▸ **SUPPLIED RECORDS**:

• • • • • • •

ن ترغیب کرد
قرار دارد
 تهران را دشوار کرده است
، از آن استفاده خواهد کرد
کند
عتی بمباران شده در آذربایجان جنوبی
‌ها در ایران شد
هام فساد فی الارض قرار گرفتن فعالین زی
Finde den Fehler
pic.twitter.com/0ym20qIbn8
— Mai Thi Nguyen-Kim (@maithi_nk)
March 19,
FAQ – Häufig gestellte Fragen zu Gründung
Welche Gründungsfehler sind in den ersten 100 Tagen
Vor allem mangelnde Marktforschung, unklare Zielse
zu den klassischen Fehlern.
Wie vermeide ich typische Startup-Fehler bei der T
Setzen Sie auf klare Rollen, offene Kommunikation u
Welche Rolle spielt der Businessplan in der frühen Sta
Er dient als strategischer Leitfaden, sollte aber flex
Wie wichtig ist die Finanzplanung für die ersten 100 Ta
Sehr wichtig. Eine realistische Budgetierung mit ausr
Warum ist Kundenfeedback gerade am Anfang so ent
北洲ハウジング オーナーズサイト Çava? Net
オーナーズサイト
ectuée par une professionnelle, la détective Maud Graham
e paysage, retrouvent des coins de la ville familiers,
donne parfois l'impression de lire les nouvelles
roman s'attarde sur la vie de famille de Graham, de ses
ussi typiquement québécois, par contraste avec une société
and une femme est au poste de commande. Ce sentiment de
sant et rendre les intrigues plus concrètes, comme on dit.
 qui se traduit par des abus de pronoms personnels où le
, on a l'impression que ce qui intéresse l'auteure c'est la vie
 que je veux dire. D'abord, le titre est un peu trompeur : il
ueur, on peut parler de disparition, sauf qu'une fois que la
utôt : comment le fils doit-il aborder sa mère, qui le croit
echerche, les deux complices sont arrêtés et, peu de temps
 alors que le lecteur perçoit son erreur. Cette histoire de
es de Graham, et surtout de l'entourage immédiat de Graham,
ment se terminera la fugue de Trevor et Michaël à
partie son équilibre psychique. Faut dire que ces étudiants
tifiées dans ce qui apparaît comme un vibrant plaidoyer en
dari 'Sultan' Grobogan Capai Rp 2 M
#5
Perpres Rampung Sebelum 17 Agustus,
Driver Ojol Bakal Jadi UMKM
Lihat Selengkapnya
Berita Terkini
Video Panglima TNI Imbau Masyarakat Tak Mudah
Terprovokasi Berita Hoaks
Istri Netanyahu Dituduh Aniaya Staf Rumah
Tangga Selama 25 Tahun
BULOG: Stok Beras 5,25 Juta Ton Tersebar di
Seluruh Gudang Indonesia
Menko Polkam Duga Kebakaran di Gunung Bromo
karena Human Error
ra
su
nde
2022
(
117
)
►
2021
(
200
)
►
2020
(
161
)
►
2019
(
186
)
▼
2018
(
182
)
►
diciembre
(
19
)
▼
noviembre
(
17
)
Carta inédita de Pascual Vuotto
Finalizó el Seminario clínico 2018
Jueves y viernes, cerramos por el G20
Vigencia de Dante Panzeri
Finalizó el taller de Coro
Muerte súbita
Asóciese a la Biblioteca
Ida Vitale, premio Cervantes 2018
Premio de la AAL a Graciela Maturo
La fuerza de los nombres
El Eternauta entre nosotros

• • • • • • •

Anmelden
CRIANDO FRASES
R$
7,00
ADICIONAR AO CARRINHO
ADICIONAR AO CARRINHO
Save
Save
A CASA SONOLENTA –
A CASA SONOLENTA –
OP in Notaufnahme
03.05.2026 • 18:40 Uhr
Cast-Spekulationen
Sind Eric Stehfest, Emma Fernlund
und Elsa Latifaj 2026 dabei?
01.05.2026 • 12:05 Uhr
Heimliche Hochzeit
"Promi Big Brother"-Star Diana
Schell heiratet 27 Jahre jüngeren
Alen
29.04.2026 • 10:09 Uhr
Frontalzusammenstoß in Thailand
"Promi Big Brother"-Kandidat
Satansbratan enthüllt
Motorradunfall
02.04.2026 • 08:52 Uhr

• • • • • • •

▸ **WORK ORDER**: Once you find the line with "ن ترغیب کرد" above, print it and every line after it up to and including the line with "ment se terminera", exactly as written and nothing else.

▸ **COMPLETED TASK**:
ن ترغیب کرد
قرار دارد
 تهران را دشوار کرده است
، از آن استفاده خواهد کرد
کند
عتی بمباران شده در آذربایجان جنوبی
‌ها در ایران شد
هام فساد فی الارض قرار گرفتن فعالین زی
Finde den Fehler
pic.twitter.com/0ym20qIbn8
— Mai Thi Nguyen-Kim (@maithi_nk)
March 19,
FAQ – Häufig gestellte Fragen zu Gründung
Welche Gründungsfehler sind in den ersten 100 Tagen
Vor allem mangelnde Marktforschung, unklare Zielse
zu den klassischen Fehlern.
Wie vermeide ich typische Startup-Fehler bei der T
Setzen Sie auf klare Rollen, offene Kommunikation u
Welche Rolle spielt der Businessplan in der frühen Sta
Er dient als strategischer Leitfaden, sollte aber flex
Wie wichtig ist die Finanzplanung für die ersten 100 Ta
Sehr wichtig. Eine realistische Budgetierung mit ausr
Warum ist Kundenfeedback gerade am Anfang so ent
北洲ハウジング オーナーズサイト Çava? Net
オーナーズサイト
ectuée par une professionnelle, la détective Maud Graham
e paysage, retrouvent des coins de la ville familiers,
donne parfois l'impression de lire les nouvelles
roman s'attarde sur la vie de famille de Graham, de ses
ussi typiquement québécois, par contraste avec une société
and une femme est au poste de commande. Ce sentiment de
sant et rendre les intrigues plus concrètes, comme on dit.
 qui se traduit par des abus de pronoms personnels où le
, on a l'impression que ce qui intéresse l'auteure c'est la vie
 que je veux dire. D'abord, le titre est un peu trompeur : il
ueur, on peut parler de disparition, sauf qu'une fois que la
utôt : comment le fils doit-il aborder sa mère, qui le croit
echerche, les deux complices sont arrêtés et, peu de temps
 alors que le lecteur perçoit son erreur. Cette histoire de
es de Graham, et surtout de l'entourage immédiat de Graham,
ment se terminera la fugue de Trevor et Michaël à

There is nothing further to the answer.